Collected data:
────

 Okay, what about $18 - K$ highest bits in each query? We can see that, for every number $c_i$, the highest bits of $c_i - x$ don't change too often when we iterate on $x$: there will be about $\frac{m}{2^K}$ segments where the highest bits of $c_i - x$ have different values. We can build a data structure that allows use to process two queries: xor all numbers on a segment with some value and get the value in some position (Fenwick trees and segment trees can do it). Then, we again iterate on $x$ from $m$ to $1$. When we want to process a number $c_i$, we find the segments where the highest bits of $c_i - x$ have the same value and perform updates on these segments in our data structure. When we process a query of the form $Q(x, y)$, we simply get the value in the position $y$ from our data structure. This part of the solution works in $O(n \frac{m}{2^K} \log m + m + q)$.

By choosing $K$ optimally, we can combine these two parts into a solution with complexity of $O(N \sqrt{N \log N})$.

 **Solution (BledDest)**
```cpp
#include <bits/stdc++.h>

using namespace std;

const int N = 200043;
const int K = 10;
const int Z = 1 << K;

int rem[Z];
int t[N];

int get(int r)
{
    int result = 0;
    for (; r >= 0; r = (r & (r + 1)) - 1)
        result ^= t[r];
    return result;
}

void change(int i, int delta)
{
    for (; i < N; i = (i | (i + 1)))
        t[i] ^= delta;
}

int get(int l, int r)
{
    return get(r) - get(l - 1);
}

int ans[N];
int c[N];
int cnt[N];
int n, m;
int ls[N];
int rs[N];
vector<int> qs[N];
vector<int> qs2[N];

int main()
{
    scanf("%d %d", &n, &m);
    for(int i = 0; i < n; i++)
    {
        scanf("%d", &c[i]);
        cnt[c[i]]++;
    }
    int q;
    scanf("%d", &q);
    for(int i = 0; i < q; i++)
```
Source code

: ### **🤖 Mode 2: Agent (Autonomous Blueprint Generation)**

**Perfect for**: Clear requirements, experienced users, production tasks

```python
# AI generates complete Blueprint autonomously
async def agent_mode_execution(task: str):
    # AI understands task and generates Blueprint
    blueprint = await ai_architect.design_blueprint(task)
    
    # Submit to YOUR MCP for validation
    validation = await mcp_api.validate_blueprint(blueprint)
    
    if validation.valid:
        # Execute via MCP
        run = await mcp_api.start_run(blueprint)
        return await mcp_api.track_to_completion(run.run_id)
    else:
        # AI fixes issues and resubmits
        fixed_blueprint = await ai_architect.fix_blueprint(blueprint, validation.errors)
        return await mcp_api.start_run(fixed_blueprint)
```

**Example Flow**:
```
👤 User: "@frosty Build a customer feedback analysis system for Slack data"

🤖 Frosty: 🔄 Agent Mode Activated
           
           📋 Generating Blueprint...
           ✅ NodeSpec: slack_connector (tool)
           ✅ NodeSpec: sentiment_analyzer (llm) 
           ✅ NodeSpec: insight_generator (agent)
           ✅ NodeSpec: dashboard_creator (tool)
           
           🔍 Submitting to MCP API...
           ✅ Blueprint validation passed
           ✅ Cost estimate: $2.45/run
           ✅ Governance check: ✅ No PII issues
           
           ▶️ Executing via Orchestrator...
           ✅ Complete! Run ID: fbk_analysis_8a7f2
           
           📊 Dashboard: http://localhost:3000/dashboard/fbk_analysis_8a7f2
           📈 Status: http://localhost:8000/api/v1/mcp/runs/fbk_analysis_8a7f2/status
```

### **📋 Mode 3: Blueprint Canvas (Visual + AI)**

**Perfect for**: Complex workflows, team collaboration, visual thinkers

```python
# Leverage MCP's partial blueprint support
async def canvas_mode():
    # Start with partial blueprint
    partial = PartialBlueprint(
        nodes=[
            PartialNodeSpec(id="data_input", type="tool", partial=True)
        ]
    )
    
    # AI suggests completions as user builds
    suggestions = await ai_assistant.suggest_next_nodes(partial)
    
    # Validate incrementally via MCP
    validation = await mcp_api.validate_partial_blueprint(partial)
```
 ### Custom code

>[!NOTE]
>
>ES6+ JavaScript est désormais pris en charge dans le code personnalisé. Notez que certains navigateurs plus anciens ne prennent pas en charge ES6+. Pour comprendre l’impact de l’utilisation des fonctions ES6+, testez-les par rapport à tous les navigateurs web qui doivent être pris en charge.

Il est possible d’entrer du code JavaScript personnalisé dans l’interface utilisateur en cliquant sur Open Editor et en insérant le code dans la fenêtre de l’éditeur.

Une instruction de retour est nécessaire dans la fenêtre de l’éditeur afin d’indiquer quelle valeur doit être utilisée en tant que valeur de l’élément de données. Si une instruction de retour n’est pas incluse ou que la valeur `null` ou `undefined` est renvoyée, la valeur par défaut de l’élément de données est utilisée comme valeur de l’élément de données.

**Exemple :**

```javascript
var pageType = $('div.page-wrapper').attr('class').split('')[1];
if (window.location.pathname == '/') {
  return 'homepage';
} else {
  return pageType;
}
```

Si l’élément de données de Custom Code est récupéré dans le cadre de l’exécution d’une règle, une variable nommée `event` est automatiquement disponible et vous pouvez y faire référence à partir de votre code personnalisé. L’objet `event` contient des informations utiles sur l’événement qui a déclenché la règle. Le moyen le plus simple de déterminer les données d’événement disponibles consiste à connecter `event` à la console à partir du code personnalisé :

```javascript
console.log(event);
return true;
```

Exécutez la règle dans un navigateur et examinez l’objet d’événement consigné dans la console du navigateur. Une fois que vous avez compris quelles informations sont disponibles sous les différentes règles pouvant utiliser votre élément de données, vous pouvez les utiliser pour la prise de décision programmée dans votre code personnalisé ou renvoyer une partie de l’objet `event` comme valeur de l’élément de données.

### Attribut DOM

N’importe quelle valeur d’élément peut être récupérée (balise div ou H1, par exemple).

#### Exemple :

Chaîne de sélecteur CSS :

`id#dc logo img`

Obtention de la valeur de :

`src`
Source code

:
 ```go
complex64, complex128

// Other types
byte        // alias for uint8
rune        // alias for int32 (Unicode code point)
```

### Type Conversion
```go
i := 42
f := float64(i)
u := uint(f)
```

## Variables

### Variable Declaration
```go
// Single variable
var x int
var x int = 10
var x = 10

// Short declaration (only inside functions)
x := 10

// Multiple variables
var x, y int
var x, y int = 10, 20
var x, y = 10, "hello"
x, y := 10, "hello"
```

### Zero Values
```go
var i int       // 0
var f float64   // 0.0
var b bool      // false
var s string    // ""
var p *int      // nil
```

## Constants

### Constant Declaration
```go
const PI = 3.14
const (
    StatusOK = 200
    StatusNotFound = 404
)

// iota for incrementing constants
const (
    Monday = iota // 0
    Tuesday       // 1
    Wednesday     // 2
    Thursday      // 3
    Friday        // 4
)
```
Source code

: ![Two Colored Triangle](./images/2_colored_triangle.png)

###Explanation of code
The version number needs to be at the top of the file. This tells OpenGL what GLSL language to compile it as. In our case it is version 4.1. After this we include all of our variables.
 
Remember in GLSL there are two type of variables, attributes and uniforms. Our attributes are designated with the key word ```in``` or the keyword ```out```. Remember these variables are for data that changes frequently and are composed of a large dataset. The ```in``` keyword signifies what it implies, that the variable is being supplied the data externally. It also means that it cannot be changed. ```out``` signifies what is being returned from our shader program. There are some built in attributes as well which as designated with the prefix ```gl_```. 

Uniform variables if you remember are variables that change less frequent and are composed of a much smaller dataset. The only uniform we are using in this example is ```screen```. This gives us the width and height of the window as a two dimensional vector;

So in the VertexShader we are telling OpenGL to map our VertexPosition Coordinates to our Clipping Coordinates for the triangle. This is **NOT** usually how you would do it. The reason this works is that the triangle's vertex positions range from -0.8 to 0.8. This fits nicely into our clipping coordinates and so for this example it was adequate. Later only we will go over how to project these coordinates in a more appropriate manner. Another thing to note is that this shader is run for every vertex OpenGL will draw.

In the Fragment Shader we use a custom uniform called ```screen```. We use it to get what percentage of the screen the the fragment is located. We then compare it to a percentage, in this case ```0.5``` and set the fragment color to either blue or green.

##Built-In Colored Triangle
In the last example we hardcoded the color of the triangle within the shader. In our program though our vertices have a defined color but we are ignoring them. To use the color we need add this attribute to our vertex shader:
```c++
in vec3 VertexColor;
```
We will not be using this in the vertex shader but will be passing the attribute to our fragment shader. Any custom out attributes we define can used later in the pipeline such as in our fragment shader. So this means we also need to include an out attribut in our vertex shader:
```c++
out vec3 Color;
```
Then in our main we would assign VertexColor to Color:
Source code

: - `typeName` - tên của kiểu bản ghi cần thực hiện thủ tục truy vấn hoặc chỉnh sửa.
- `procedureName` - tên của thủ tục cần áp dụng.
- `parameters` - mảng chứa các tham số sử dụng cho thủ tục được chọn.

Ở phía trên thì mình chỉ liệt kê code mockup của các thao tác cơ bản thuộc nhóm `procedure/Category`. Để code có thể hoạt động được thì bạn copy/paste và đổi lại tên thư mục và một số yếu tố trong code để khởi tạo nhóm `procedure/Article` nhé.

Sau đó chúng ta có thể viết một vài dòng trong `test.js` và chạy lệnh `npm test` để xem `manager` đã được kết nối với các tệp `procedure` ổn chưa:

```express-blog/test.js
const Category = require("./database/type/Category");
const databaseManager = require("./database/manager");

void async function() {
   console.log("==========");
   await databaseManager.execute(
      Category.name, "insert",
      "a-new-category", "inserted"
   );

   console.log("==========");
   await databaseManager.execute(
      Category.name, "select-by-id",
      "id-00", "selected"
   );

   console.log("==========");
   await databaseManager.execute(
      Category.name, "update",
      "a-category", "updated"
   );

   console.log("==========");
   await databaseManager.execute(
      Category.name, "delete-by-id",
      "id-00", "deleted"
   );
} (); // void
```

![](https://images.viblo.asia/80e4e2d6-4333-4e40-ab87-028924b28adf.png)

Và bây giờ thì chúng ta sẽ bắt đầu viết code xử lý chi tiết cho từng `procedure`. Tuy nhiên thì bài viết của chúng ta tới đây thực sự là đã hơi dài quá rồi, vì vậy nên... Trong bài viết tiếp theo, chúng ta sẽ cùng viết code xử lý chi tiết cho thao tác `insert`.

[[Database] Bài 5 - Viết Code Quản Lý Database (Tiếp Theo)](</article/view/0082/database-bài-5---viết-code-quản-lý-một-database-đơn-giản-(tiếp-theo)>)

────

### TASK REQUIREMENTS
Give the number of lines in the records above that contain the word "vous", and nothing more.

### TASK ANSWER
2